Background and purpose: Bone sarcomas are important contributors to early-life cancer mortality and morbidity. Optimisation of treatment regimens has improved survival, but the survival disparity between children, adolescents and young adults has widened. Population-based studies are needed to understand and address these disparities. This is the first comprehensive study of early-life bone sarcomas in Denmark. Patient/material and methods: We combined population-wide data from national registers from 1990 to 2024 with clinical data from patient records. We calculated age-standardised incidence rates, 5-year relative survival rates stratified by several clinical factors, and Aalen-Johansen estimators for relapse/progression and death within 5 years.

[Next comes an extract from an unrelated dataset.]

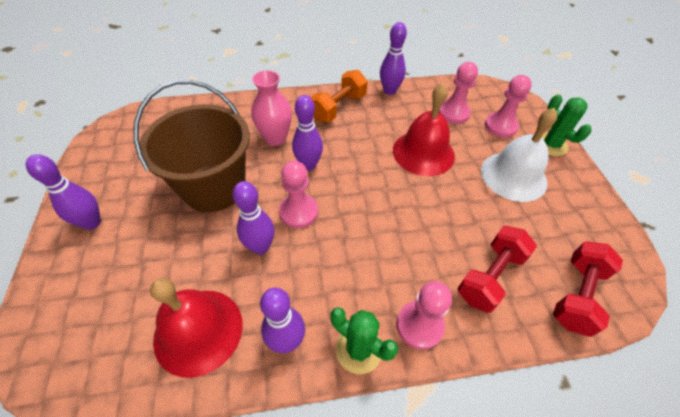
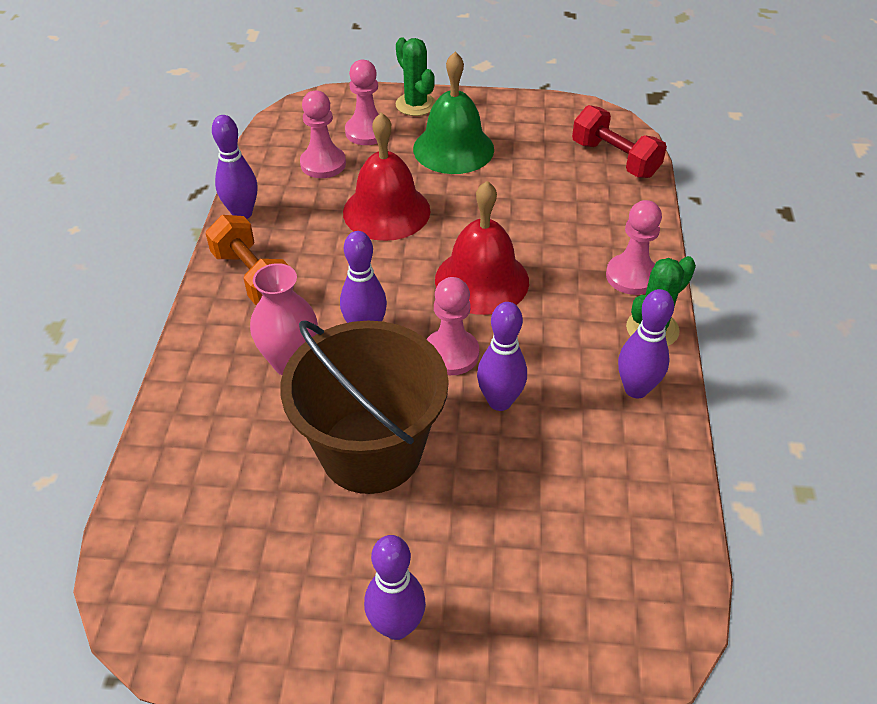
camera: 75 degrees left, 5 degrees down
red bell [150,278,243,378] -> red bell moved to [435,181,529,315]
red dumbbell [458,226,537,313] -> none
white bell [481,108,557,202] -> green bell [413,52,494,174]
green cactus [541,94,591,156] -> green cactus turned 75 degrees clockwise [396,38,436,116]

Results: A total of 578 patients under 40 years of age were diagnosed with either osteosarcoma (n = 336) or Ewing sarcoma of bone (n = 242) in Denmark between 1990 and 2024. Five-year relative survival improved for patients aged 0-24 years but stagnated for those aged 25-39 years. We observed age-dependent differences in the distribution of tumours and in relative survival across anatomical sites, tumour sizes, and treatment regimens. Metastatic disease or a tumour diameter of > 8 cm reduced relative survival by 19 to 45 percentage points.

Interpretation: Survival disparities between children, adolescents, and young adults with bone sarcomas are likely multifactorial. Age-dependent differences in the distribution of tumours across anatomical sites and in tumour size appear to play a role. The incidence of and survival from relapse/progression also appear to favour younger patients. Including patients in international, joint paediatric-adult treatment protocols remains a high priority.